AWS Redshift has proven to be a highly scalable and reliable data warehouse solution. Like any other database/data warehouse system, we need to constantly monitor it. Some systems are more sophisticated than others, some offer better management consoles than others.
In the case of AWS Redshift the console will give you infrastructure or cluster related info related to health, configuration, etc. But, we also need to monitor things like data health, query execution, space available. There’s an extensive list of system tables and views that you can query to get this information. They are easy to identify because their names are prefixed with STL, STV, SVL or SVV.
I have made my own catalog of useful admin queries I constantly run in order to have a better idea of where I stand.

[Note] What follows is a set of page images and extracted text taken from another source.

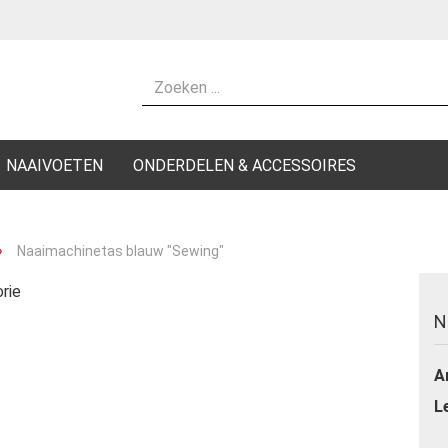
Kies een taal
Residentie
NAAIVOETEN
ONDERDELEN & ACCESSOIRES
»
Naaimachinetas blauw "Sewing"
rie
Maak 
N
Wacht
Ar
L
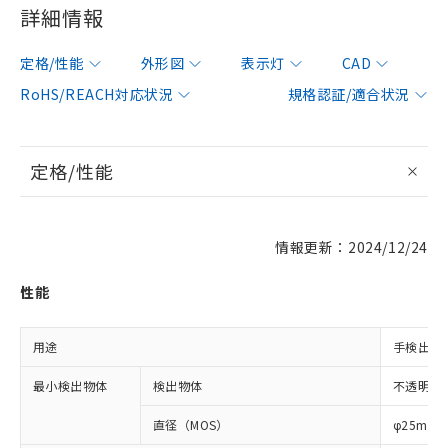
詳細情報
定格/性能
外形図
表示灯
CAD
RoHS/REACH対応状況
規格認証/適合状況
定格/性能
情報更新：2024/12/24
性能
用途
手検出用
最小検出物体
検出物体
不透明体
直径（MOS）
φ25mm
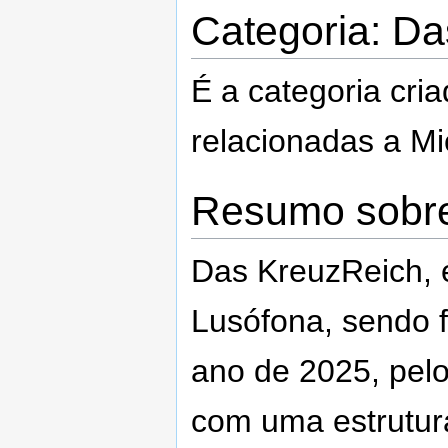
Categoria: D
É a categoria cri
relacionadas a M
Resumo sobr
Das KreuzReich, 
Lusófona, sendo 
ano de 2025, pelo 
com uma estrutur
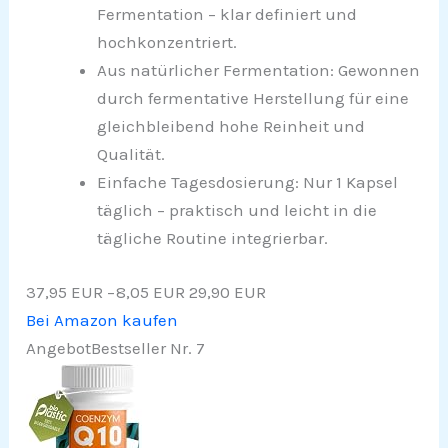
Fermentation – klar definiert und
hochkonzentriert.
Aus natürlicher Fermentation: Gewonnen
durch fermentative Herstellung für eine
gleichbleibend hohe Reinheit und
Qualität.
Einfache Tagesdosierung: Nur 1 Kapsel
täglich – praktisch und leicht in die
tägliche Routine integrierbar.
37,95 EUR
−8,05 EUR
29,90 EUR
Bei Amazon kaufen
Angebot
Bestseller Nr. 7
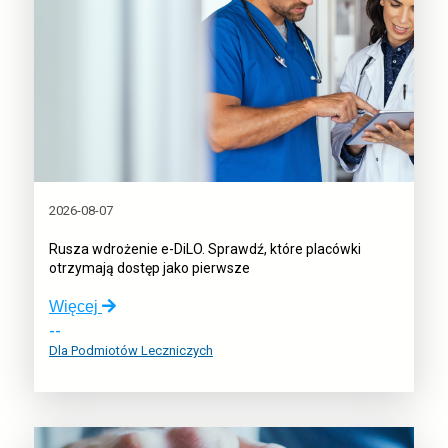
2026-08-07
Rusza wdrożenie e-DiLO. Sprawdź, które placówki
otrzymają dostęp jako pierwsze
o:
Więcej
Rusza
--
wdrożenie
Dla Podmiotów Leczniczych
e-
DiLO.
Sprawdź,
które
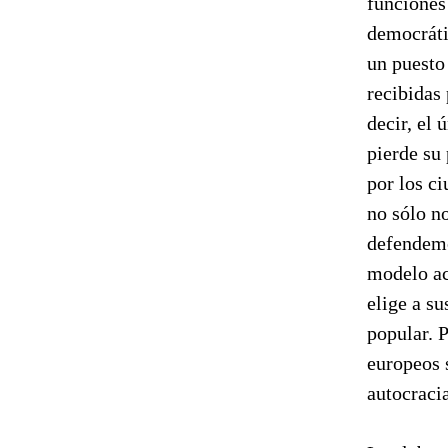
funciones
democráti
un puesto
recibidas
decir, el
pierde su
por los c
no sólo n
defendemo
modelo ac
elige a su
popular. 
europeos 
autocracia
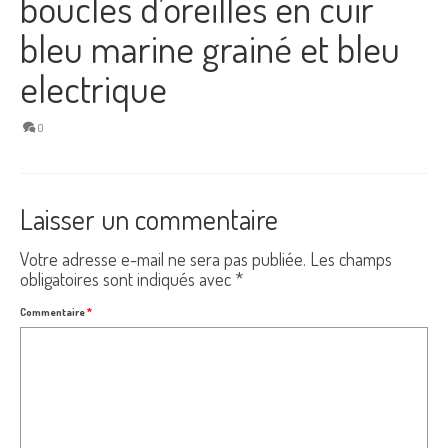
boucles d’oreilles en cuir
bleu marine grainé et bleu
electrique
0
Laisser un commentaire
Votre adresse e-mail ne sera pas publiée.
Les champs
obligatoires sont indiqués avec
*
Commentaire
*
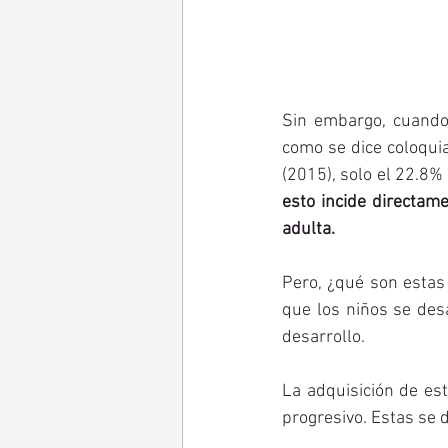
Sin embargo, cuando
como se dice coloquia
esto incide directame
adulta. 
Pero, ¿qué son estas
que los niños se des
desarrollo. 
La adquisición de est
progresivo. Estas se d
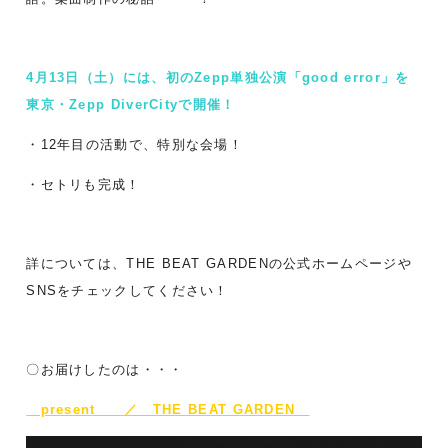
4月13日（土）には、初のZepp単独公演「good error」を
東京・Zepp DiverCityで開催！
・12年目の活動で、特別な会場！
・セトリも完成！
詳については、
THE BEAT GARDENの公式ホームページや
SNSをチェックしてください！
〇お届けしたのは・・・
present ／ THE BEAT GARDEN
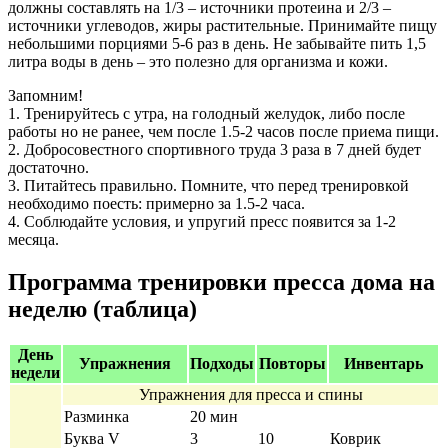
должны составлять на 1/3 – источники протеина и 2/3 –
источники углеводов, жиры растительные. Принимайте пищу
небольшими порциями 5-6 раз в день. Не забывайте пить 1,5
литра воды в день – это полезно для организма и кожи.
Запомним!
1. Тренируйтесь с утра, на голодный желудок, либо после
работы но не ранее, чем после 1.5-2 часов после приема пищи.
2. Добросовестного спортивного труда 3 раза в 7 дней будет
достаточно.
3. Питайтесь правильно. Помните, что перед тренировкой
необходимо поесть: примерно за 1.5-2 часа.
4. Соблюдайте условия, и упругий пресс появится за 1-2
месяца.
Программа тренировки пресса дома на
неделю (таблица)
День
Упражнения
Подходы
Повторы
Инвентарь
недели
Упражнения для пресса и спины
Разминка
20 мин
Буква V
3
10
Коврик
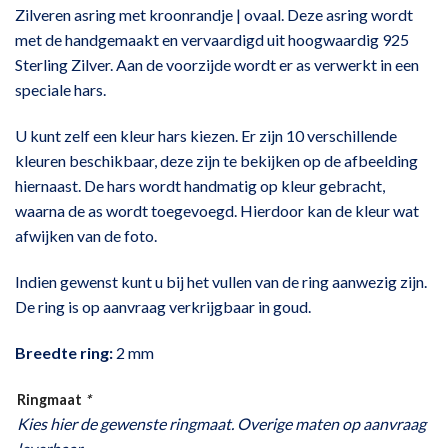
Zilveren asring met kroonrandje | ovaal.
Deze asring wordt
met de handgemaakt en vervaardigd uit hoogwaardig 925
Sterling Zilver. Aan de voorzijde wordt er as verwerkt in een
speciale hars.
U kunt zelf een kleur hars kiezen. Er zijn 10 verschillende
kleuren beschikbaar, deze zijn te bekijken op de afbeelding
hiernaast. De hars wordt handmatig op kleur gebracht,
waarna de as wordt toegevoegd. Hierdoor kan de kleur wat
afwijken van de foto.
Indien gewenst kunt u bij het vullen van de ring aanwezig zijn.
De ring is op aanvraag verkrijgbaar in goud.
Breedte ring:
2 mm
Ringmaat
*
Kies hier de gewenste ringmaat. Overige maten op aanvraag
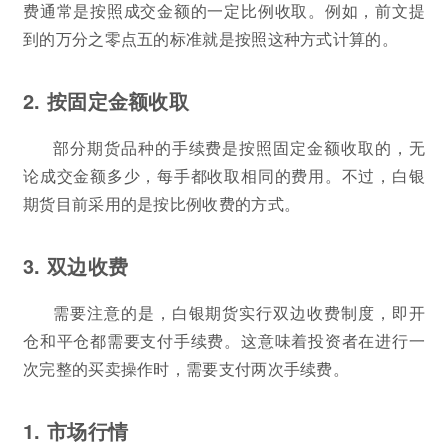
费通常是按照成交金额的一定比例收取。例如，前文提
到的万分之零点五的标准就是按照这种方式计算的。
2. 按固定金额收取
部分期货品种的手续费是按照固定金额收取的，无
论成交金额多少，每手都收取相同的费用。不过，白银
期货目前采用的是按比例收费的方式。
3. 双边收费
需要注意的是，白银期货实行双边收费制度，即开
仓和平仓都需要支付手续费。这意味着投资者在进行一
次完整的买卖操作时，需要支付两次手续费。
1. 市场行情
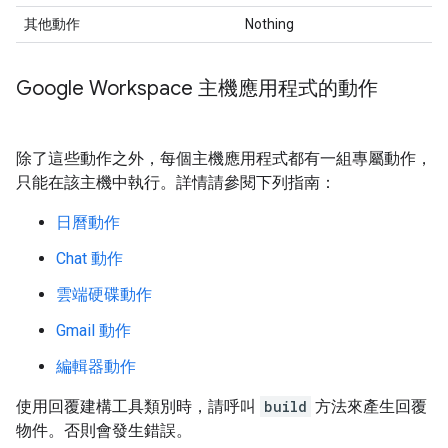
其他動作
Nothing
Google Workspace 主機應用程式的動作
除了這些動作之外，每個主機應用程式都有一組專屬動作，
只能在該主機中執行。詳情請參閱下列指南：
日曆動作
Chat 動作
雲端硬碟動作
Gmail 動作
編輯器動作
使用回覆建構工具類別時，請呼叫
build
方法來產生回覆
物件。否則會發生錯誤。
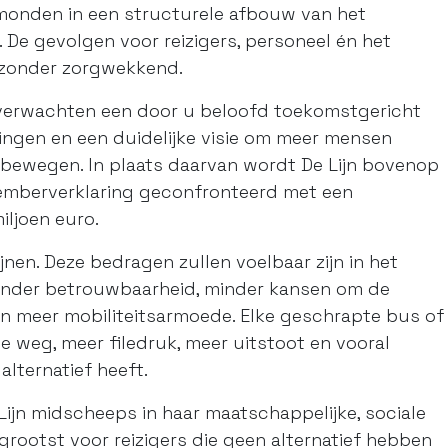
e monden in een structurele afbouw van het
 De gevolgen voor reizigers, personeel én het
ijzonder zorgwekkend.
s verwachten een door u beloofd toekomstgericht
ingen en een duidelijke visie om meer mensen
e bewegen. In plaats daarvan wordt De Lijn bovenop
temberverklaring geconfronteerd met een
iljoen euro.
jnen. Deze bedragen zullen voelbaar zijn in het
 minder betrouwbaarheid, minder kansen om de
en meer mobiliteitsarmoede. Elke geschrapte bus of
 weg, meer filedruk, meer uitstoot en vooral
alternatief heeft.
ijn midscheeps in haar maatschappelijke, sociale
grootst voor reizigers die geen alternatief hebben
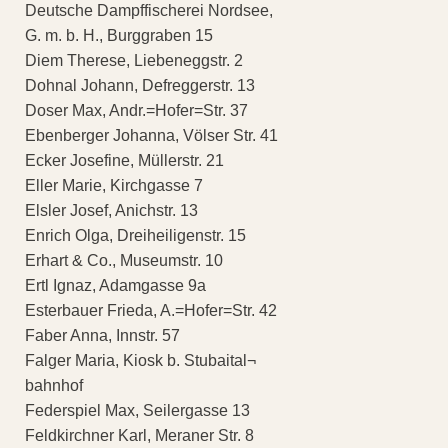
Deutsche Dampffischerei Nordsee,
G. m. b. H., Burggraben 15
Diem Therese, Liebeneggstr. 2
Dohnal Johann, Defreggerstr. 13
Doser Max, Andr.=Hofer=Str. 37
Ebenberger Johanna, Völser Str. 41
Ecker Josefine, Müllerstr. 21
Eller Marie, Kirchgasse 7
Elsler Josef, Anichstr. 13
Enrich Olga, Dreiheiligenstr. 15
Erhart & Co., Museumstr. 10
Ertl Ignaz, Adamgasse 9a
Esterbauer Frieda, A.=Hofer=Str. 42
Faber Anna, Innstr. 57
Falger Maria, Kiosk b. Stubaital¬
bahnhof
Federspiel Max, Seilergasse 13
Feldkirchner Karl, Meraner Str. 8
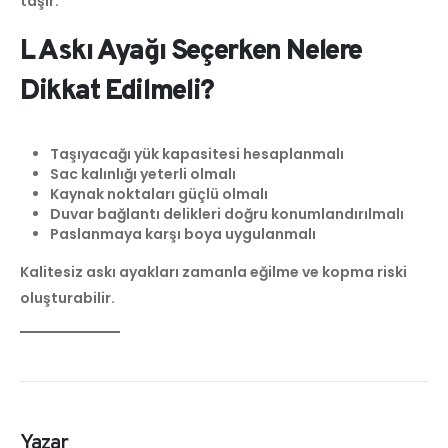
taşır.
L Askı Ayağı Seçerken Nelere
Dikkat Edilmeli?
Taşıyacağı yük kapasitesi hesaplanmalı
Sac kalınlığı yeterli olmalı
Kaynak noktaları güçlü olmalı
Duvar bağlantı delikleri doğru konumlandırılmalı
Paslanmaya karşı boya uygulanmalı
Kalitesiz askı ayakları zamanla eğilme ve kopma riski
oluşturabilir.
Yazar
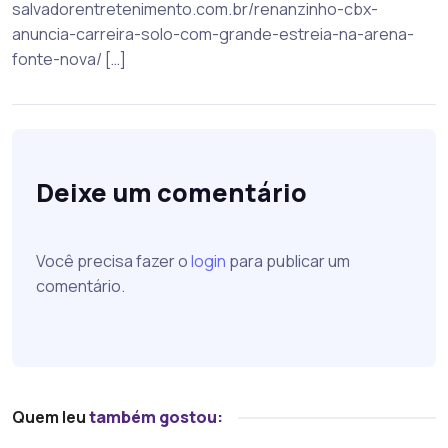
salvadorentretenimento.com.br/renanzinho-cbx-
anuncia-carreira-solo-com-grande-estreia-na-arena-
fonte-nova/ […]
Deixe um comentário
Você precisa fazer o
login
para publicar um
comentário.
Quem leu
também gostou:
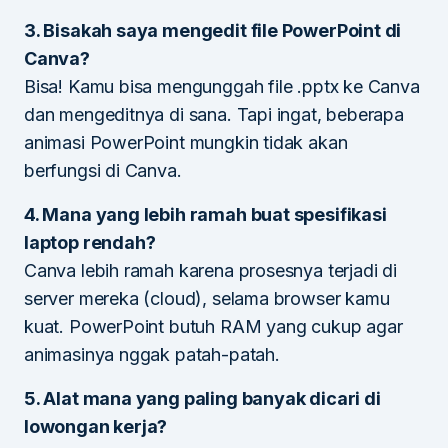
3. Bisakah saya mengedit file PowerPoint di
Canva?
Bisa! Kamu bisa mengunggah file .pptx ke Canva
dan mengeditnya di sana. Tapi ingat, beberapa
animasi PowerPoint mungkin tidak akan
berfungsi di Canva.
4. Mana yang lebih ramah buat spesifikasi
laptop rendah?
Canva lebih ramah karena prosesnya terjadi di
server mereka (cloud), selama browser kamu
kuat. PowerPoint butuh RAM yang cukup agar
animasinya nggak patah-patah.
5. Alat mana yang paling banyak dicari di
lowongan kerja?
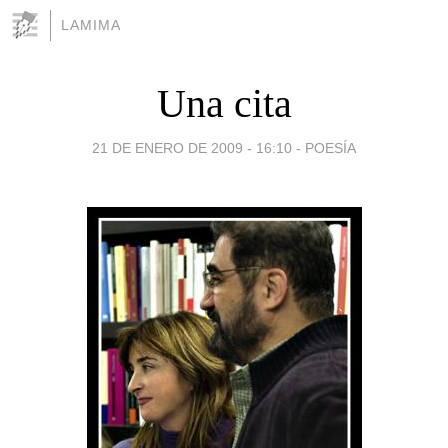
LAMIMA
Una cita
21 DE ENERO DE 2009 - 16:10
-
POESÍA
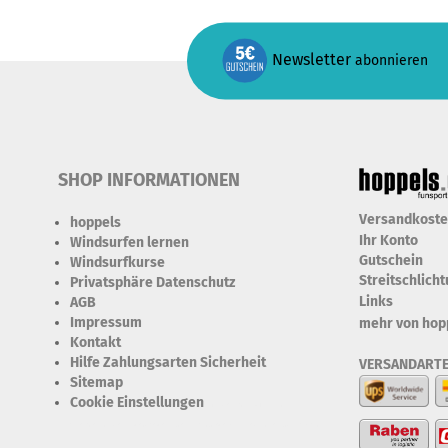
Newsletter
abonnieren
SHOP INFORMATIONEN
Versandkost
hoppels
Ihr Konto
Windsurfen lernen
Gutschein
Windsurfkurse
Streitschlich
Privatsphäre Datenschutz
Links
AGB
Impressum
mehr von hop
Kontakt
Hilfe Zahlungsarten Sicherheit
VERSANDART
Sitemap
Cookie Einstellungen
Erforderlich Zustimmung +
Speicherung der Datenweitergabe Drittanbieter-Cookies Fingerabdruck-Icon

STL – tables are generated from logs that have been persisted to disk to provide a history of the system.
More information, here.
STV – tables are virtual tables that contain snapshots of the current system data.
More information, here.
SVV – View that reference STV tables.
SVL – Views that reference SVL table.
More information, here,
AWS Redshift useful admin queries
I have made a list of the queries I use most on a regular basis (which I keep updating constantly):
List of current sessions/connections
SELECT * FROM stv_sessions;
List of locked tables
SELECT * FROM stv_locks;
Terminate or kill a session/connection
Cancel a running query
Error detail for queries that fail
SELECT * FROM stl_load_errors ORDER BY starttime DESC;
Get list of DDL statements
DDL statements include:
CREATE SCHEMA, TABLE, VIEW
DROP SCHEMA, TABLE, VIEW
ALTER SCHEMA, TABLE
SELECT xid, starttime, SEQUENCE, SUBSTRING(TEXT,1,200) AS TEXT FROM stl_ddltext ORDER BY xid DESC, SEQUENCE;
List of tables by user
SELECT * FROM pg_tables WHERE schemaname = 'USER_NAME';
Summary data for a given query
SELECT * FROM svl_query_summary WHERE query = QUERY_ID ORDER BY stm, seg, step;
List of queries currently ‘Running’
SELECT pid, TRIM(user_name), starttime, query, SUBSTRING(query,1,20), status FROM stv_recents WHERE status = 'Running';
Disk space summary
SELECT SUM(capacity) / 1024 AS capacity_gbytes, SUM(used) / 1024 AS used_gbytes, (SUM( capacity) - SUM(used)) / 1024 AS free_gbytes FROM stv_partitions WHERE part_begin = 0;
Disk space summary by table
SELECT TRIM(pgdb.datname) AS DATABASE, TRIM(pgn.nspname) AS SCHEMA, TRIM(a.name) AS TABLE, b.mbytes, a.rows FROM (SELECT db_id, id, name, SUM(ROWS) AS ROWS FROM stv_tbl_perm a GROUP BY db_id, id, name) AS a JOIN pg_class AS pgc ON pgc.oid = a.id JOIN pg_namespace AS pgn ON pgn.oid = pgc.relnamespace JOIN pg_database AS pgdb ON pgdb.oid = a.db_id JOIN (SELECT tbl, COUNT(*) AS mbytes FROM stv_blocklist GROUP BY tbl) b ON a.id = b.tbl ORDER BY mbytes DESC, a.db_id, a.name;
Table definition: fields summary including sortkey and distkey
-- Show which schemas are included in the search SHOW search_path; -- Add all necessary schemas to include in search path SET search_path TO '$user','public','SCHEMA_1','SCHEMA_2'; -- Show table definitions SELECT * FROM pg_table_def WHERE schemaname = 'SCHEMA_NAME' -- optional AND tablename = 'TABLE_NAME'; -- optional
Show query text for specific query
SELECT query, TRIM(querytxt) AS sqlquery FROM stl_query WHERE query = 295235 ORDER BY query DESC LIMIT 5;
I hope this information is as useful for you as it is for me!